The problem is
The matrix $$ A = \begin{bmatrix} 2 & 2 & -2 \\ 5 & 1 & -3 \\ 1 & 5 & -3 \end{bmatrix} $$ has the property $A^3 = 0$. How many distinct eigenvalues does $A$ have?
I can, of course, compute all the eigenvalues, but I am wondering what does $A^3 = 0$ tell us here about the number of distinct eigenvalues?

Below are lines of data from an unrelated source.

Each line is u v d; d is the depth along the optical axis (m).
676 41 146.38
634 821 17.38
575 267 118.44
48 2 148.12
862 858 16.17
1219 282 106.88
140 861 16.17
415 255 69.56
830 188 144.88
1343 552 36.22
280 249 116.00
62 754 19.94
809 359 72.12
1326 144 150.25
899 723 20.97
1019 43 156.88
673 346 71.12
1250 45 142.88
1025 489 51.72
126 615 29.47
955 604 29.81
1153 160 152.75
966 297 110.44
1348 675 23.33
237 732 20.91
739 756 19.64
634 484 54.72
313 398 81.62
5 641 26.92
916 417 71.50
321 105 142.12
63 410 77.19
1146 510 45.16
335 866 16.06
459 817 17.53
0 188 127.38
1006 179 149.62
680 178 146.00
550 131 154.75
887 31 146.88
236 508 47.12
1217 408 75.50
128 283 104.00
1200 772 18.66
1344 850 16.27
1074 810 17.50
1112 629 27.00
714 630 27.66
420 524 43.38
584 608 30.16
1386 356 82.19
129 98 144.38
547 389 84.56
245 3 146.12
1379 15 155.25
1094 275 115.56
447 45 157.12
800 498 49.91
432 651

$A^3=0$ is the characteristic equation applied to $A$:
$$p(A)=0$$
The characteristic equation ($p(\lambda)=\lambda^3=0$) has three roots, all roots are zero, so there is a unique (triple) eigenvalue $\lambda =0.$
For this particular matrix I don't have anything else to add. So I will look at the general case that you talk about.
Let's suppose that $A$ is a (square) matrix. Then eigenvalues are solutions to the equation $A\vec v = \lambda \vec v$, where $\vec v$ is the corresponding eigenvector. Now it is a relatively simple exercise to show that if $\lambda$ is one such eigenvalue, with corresponding eigenvector $\vec v$, then for each $n\geq 1$, $\lambda ^n$ is an eigenvalue of $A^n$ with eigenvector $\vec v$. (Just multiply each side of the defining equation on the left by $A$ repeatedly.)
Now if $A^3 = 0$, then $\lambda^3$ should be an eigenvalue of $A^3$ and so must be zero. (Note that $A^3\vec v = 0\vec v = \vec 0$ so the only possible eigenvalue is zero.) But then $\lambda^3 = 0$ has only a single solution $\lambda = 0$.
Here are some other questions you might want to think about: what do you think would happen if instead $A^3 = I$ or $A^3 = A$?
It's funny that you are given the values of the matrix, when they are irrelevant, the property $A^3 = 0$ suffices.
– leonbloy Aug 09 '21 at 19:44